In a case arising in Connecticut, several homeowners challenged a redevelopment plan that involved 115 land parcels located on approximately 90 acres near the Thames River in New London, Connecticut. The redevelopment plan intended to divide the property into 7 separate parcels which would be developed by private companies. The plan involved the construction of new homes, a hotel and a conference center. The City of New London argued that the redevelopment was a public benefit since it would generate significant tax revenue, create both temporary and permanent jobs through construction, and revitalize the distressed city.

Property owners challenged the plan since they did not believe that the development plan constituted a “public purpose” as required by the state and U.S. Constitution. The Connecticut courts disagreed and permitted the taking of the properties.

The United States Supreme Court agreed to review the decision to determine whether the economic development plan meets the requirements of the United States Constitution. In short, the primary issue is what are the limits under the “public use” requirement of the United States Constitution when the government takes land for private economic development.

It appears that most people are not opposed to redevelopment plans for inner-city projects that will seek to improve blighted areas. In addition, projects that involve a direct public use (i.e., new schools and road widenings) also appear to be favored by most people. However, the type of plan that causes the most concern are those that seek to expend the tax base and new create jobs. Under this scenario, the line between public use and private benefit becomes blurred.

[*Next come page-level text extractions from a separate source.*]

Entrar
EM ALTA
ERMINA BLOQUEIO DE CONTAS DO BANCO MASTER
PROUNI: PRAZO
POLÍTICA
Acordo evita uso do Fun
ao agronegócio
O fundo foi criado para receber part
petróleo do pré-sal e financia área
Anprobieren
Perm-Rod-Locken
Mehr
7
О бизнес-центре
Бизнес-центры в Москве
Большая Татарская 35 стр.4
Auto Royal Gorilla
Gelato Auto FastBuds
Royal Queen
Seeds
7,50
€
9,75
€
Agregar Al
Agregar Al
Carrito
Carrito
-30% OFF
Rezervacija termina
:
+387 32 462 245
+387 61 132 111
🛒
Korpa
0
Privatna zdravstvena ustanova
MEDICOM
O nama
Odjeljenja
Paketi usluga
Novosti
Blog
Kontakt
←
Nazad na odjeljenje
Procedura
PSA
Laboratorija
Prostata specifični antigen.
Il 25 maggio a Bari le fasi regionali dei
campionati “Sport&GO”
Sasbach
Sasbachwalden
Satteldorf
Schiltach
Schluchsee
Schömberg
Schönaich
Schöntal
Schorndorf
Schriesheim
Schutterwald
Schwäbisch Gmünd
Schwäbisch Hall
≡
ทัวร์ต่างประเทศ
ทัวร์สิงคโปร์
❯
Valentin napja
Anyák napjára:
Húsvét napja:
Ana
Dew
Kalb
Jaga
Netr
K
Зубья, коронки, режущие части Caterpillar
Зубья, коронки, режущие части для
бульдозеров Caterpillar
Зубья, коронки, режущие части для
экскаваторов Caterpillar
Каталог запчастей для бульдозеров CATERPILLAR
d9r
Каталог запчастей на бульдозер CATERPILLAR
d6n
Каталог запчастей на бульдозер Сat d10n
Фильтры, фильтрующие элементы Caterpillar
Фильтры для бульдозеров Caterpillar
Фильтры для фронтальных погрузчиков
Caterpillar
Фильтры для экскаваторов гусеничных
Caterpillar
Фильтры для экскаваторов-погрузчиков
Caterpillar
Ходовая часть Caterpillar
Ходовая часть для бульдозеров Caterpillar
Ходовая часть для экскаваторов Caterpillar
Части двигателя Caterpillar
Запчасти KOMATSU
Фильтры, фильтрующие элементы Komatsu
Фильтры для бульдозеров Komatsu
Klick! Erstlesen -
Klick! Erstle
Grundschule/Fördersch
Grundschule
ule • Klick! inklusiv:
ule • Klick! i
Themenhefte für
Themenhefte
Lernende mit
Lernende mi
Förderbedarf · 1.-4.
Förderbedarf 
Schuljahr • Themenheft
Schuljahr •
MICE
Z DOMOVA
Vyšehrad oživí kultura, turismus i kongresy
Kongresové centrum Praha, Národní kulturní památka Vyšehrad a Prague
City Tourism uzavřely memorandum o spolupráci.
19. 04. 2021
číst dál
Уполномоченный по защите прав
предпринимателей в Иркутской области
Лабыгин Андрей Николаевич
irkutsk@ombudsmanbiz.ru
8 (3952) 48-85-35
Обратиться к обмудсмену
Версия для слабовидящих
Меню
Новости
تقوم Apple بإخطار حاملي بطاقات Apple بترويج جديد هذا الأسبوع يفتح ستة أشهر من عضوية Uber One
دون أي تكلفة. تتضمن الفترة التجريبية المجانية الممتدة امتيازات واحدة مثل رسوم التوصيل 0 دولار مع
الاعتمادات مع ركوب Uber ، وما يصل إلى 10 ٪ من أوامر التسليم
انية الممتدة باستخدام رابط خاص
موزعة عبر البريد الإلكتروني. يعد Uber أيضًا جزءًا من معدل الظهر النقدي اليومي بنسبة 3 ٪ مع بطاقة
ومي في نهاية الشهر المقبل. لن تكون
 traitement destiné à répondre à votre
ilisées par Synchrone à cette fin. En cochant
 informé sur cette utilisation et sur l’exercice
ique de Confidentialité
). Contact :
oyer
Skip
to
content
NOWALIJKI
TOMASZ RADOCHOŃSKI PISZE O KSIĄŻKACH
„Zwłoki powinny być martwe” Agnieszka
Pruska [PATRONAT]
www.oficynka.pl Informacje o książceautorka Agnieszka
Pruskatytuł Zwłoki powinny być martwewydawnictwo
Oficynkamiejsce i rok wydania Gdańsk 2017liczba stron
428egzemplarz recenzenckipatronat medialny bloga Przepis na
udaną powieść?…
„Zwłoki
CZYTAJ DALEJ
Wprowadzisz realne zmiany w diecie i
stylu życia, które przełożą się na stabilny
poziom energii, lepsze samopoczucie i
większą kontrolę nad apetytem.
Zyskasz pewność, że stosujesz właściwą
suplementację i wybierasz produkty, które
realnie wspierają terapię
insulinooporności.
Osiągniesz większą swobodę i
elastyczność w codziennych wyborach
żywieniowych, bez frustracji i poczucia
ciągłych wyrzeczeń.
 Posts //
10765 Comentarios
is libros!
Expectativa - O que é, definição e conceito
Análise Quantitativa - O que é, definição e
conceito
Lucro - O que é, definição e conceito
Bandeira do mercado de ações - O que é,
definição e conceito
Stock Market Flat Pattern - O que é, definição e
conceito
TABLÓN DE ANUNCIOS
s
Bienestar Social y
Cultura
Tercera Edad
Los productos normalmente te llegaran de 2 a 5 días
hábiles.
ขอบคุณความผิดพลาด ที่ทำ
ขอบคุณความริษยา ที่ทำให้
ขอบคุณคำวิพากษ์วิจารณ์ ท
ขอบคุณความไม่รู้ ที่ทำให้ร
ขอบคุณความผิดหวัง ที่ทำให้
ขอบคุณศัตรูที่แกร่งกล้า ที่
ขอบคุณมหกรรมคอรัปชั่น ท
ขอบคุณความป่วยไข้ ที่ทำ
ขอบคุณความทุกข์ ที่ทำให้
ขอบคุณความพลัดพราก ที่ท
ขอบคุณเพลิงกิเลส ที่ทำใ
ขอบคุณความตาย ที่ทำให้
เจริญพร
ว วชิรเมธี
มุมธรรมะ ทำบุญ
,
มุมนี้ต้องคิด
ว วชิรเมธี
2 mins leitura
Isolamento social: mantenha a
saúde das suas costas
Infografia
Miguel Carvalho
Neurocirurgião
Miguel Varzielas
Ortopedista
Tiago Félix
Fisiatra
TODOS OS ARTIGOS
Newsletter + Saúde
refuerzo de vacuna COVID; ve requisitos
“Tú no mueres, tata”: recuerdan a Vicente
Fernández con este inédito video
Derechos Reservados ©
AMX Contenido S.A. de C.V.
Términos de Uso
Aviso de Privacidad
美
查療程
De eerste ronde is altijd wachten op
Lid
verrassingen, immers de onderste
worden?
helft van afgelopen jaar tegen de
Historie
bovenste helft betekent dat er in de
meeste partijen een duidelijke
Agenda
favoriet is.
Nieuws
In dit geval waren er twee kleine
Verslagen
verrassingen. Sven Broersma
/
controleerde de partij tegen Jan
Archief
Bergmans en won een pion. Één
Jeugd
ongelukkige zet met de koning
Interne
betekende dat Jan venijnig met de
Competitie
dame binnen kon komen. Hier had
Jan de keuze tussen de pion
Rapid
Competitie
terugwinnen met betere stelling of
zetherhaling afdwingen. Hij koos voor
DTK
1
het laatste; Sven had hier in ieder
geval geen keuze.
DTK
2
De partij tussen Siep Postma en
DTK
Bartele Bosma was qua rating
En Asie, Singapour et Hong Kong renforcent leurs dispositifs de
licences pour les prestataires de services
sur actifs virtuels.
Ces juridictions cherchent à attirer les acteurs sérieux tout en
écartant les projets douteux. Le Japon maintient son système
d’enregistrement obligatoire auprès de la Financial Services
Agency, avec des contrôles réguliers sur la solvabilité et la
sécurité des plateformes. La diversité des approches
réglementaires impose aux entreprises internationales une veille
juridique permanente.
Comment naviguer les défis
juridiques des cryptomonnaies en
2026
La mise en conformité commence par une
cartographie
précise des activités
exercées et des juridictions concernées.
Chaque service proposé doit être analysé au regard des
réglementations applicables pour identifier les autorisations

The case is very important to New Jersey property owners filing redevelopment plans for several reasons. First, there are many redevelopment plans on the drawing board which seeks to increase the tax base just as in New London. Second, New Jersey mayors are under tremendous pressure to lower property taxes and are consistently chasing “ratables” high valued properties which provide the income to local government. As a result, many of the redevelopment plans seek to create new ratables. Finally, increased open space purchases reduce the available land for developers. As a result, many developers will look to redevelopment projects as a means to remain in business.